## [TEXT SECTION]
---
license: apache-2.0
language:
  - ko
  - en
tags:
  - moe
  - mixture-of-experts
  - custom
  - aether
  - latent-thought
  - multi-token-prediction
library_name: transformers
pipeline_tag: text-generation
---

# AETHER-Micro 0.5B (Phase 1 Checkpoint)

AETHER-Micro is an experimental MoE-based language model.

## Model Details

| Item | Value |
|------|-------|
| Architecture | MoE big.LITTLE + LTL + MTP |
| Total Parameters | 2.08B |
| Active Parameters | ~0.5B per token |
| Hidden Size | 1024 |
| Layers | 24 |
| Attention | GQA 16 heads, 4 KV heads |
| Experts | 5 Big + 15 Small + 2 Shared |
| Vocab Size | 64,000 Korean + English + Code |
| Context Length | 8,192 RoPE |
| Training Step | 57,000 / 100,000 |
| Training Loss | ~3.54 |

## Architecture Features

- **big.LITTLE MoE**: 5 large experts (2048 intermediate) + 15 small experts (1024 intermediate) + 2 shared experts (always active)

## [WORK TASK A]
Answer these questions about the AETHER-Micro model card:
(i) How many layers does the model have?
(ii) What intermediate size do the large experts use?
(iii) Under what license is the model released?
The model card above and the entries that follow are unrelated and should be treated as separate material.

## [EXTRACTED DATA]
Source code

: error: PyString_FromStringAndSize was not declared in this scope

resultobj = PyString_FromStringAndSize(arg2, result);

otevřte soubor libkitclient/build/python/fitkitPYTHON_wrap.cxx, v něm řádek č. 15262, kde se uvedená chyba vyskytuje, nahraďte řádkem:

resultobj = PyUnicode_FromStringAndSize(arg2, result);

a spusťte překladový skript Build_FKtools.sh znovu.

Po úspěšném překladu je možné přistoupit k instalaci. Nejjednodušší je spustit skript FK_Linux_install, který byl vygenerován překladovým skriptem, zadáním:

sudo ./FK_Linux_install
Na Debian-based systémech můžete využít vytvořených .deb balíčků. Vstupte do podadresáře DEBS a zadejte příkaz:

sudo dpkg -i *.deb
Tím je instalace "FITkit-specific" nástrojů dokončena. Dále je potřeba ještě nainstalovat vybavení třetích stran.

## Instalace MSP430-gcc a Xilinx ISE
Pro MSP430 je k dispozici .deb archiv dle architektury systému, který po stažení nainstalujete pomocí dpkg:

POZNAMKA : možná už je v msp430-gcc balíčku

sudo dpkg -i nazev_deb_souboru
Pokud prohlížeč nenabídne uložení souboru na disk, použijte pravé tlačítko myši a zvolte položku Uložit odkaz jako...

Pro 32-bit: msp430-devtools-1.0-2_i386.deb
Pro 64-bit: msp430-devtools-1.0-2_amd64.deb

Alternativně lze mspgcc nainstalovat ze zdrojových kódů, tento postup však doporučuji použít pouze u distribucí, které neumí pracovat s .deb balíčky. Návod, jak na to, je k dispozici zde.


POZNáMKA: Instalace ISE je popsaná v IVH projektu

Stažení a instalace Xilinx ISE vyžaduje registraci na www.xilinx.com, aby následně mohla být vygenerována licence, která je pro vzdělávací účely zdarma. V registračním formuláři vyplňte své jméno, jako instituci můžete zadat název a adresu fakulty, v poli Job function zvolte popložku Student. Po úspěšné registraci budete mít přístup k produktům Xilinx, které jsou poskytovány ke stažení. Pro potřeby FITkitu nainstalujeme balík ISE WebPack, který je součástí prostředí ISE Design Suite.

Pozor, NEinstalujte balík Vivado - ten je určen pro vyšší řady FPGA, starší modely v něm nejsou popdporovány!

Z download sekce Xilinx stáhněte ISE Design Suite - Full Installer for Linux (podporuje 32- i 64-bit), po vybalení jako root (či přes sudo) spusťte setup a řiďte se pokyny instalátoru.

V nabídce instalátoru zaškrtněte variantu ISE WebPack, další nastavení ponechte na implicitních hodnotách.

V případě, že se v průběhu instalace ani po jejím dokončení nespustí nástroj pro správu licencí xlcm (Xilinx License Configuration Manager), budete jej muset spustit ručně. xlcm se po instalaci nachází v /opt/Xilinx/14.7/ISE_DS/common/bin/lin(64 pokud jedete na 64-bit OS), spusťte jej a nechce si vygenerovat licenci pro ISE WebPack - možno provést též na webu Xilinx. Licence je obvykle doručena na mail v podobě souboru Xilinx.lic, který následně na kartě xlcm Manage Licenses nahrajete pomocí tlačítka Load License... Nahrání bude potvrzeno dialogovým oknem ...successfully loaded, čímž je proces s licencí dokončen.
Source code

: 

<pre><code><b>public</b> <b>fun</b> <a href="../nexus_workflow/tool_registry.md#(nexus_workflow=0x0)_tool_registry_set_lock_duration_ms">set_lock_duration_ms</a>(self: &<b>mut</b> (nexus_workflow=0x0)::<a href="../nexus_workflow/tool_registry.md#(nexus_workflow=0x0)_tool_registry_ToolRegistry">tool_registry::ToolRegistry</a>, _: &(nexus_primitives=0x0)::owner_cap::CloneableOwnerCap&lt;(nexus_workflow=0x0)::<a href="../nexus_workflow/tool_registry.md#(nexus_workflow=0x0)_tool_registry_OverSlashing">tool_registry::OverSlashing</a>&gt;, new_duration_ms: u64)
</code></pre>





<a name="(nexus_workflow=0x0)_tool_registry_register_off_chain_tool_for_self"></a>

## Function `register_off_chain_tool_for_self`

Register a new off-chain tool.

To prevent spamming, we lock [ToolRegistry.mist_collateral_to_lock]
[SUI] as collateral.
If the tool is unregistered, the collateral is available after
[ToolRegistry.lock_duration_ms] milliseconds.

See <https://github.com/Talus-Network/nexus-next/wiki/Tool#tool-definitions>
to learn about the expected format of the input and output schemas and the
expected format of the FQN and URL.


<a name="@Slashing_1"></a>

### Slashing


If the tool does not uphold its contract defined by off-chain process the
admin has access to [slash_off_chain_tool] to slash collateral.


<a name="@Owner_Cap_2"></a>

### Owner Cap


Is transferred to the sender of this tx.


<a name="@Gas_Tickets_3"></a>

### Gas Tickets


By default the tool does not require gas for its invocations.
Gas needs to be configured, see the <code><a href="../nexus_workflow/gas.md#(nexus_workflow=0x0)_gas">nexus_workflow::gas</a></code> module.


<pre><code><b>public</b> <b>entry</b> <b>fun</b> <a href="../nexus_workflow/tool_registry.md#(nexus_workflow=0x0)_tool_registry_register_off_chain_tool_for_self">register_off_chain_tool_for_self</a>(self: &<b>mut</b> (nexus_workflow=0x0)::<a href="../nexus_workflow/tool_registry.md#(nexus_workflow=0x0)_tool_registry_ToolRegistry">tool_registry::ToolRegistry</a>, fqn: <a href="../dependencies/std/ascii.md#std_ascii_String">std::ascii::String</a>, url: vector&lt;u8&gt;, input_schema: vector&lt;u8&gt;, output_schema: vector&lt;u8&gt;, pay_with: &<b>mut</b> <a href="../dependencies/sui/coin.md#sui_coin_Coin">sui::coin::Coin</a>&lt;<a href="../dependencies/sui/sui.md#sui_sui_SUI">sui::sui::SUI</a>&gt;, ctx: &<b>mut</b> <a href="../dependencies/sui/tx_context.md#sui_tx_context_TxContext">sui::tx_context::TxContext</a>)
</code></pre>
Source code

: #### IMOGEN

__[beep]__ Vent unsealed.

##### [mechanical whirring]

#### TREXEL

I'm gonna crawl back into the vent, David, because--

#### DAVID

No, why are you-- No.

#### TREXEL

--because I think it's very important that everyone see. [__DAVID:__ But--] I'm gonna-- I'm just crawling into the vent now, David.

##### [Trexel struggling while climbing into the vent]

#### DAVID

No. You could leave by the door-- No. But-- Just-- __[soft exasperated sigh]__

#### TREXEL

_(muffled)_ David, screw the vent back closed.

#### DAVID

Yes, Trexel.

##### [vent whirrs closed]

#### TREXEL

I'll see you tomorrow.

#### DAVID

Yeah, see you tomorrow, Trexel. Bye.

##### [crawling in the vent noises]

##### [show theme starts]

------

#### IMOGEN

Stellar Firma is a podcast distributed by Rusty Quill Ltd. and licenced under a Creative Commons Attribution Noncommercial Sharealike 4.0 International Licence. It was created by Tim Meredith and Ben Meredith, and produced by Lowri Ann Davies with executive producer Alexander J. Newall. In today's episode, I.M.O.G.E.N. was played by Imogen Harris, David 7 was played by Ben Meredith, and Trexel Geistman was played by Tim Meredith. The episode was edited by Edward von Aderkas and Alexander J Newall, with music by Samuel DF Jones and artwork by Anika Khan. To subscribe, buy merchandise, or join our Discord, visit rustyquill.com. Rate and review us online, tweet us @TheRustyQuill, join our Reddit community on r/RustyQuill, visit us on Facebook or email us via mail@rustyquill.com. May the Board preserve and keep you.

## [WORK TASK B]
Format the entries from the line containing "vent back closed." through the end of the entries as a Markdown table with the columns n and Line. Give each non-blank line its own row with a row number, and leave out blank lines.

## [EXPECTED OUTPUT A]
(i) 24
(ii) 2048
(iii) apache-2.0

## [EXPECTED OUTPUT B]
| n | Line |
|---|---|
| 1 | _(muffled)_ David, screw the vent back closed. |
| 2 | #### DAVID |
| 3 | Yes, Trexel. |
| 4 | ##### [vent whirrs closed] |
| 5 | #### TREXEL |
| 6 | I'll see you tomorrow. |
| 7 | #### DAVID |
| 8 | Yeah, see you tomorrow, Trexel. Bye. |
| 9 | ##### [crawling in the vent noises] |
| 10 | ##### [show theme starts] |
| 11 | ------ |
| 12 | #### IMOGEN |
| 13 | Stellar Firma is a podcast distributed by Rusty Quill Ltd. and licenced under a Creative Commons Attribution Noncommercial Sharealike 4.0 International Licence. It was created by Tim Meredith and Ben Meredith, and produced by Lowri Ann Davies with executive producer Alexander J. Newall. In today's episode, I.M.O.G.E.N. was played by Imogen Harris, David 7 was played by Ben Meredith, and Trexel Geistman was played by Tim Meredith. The episode was edited by Edward von Aderkas and Alexander J Newall, with music by Samuel DF Jones and artwork by Anika Khan. To subscribe, buy merchandise, or join our Discord, visit rustyquill.com. Rate and review us online, tweet us @TheRustyQuill, join our Reddit community on r/RustyQuill, visit us on Facebook or email us via mail@rustyquill.com. May the Board preserve and keep you. |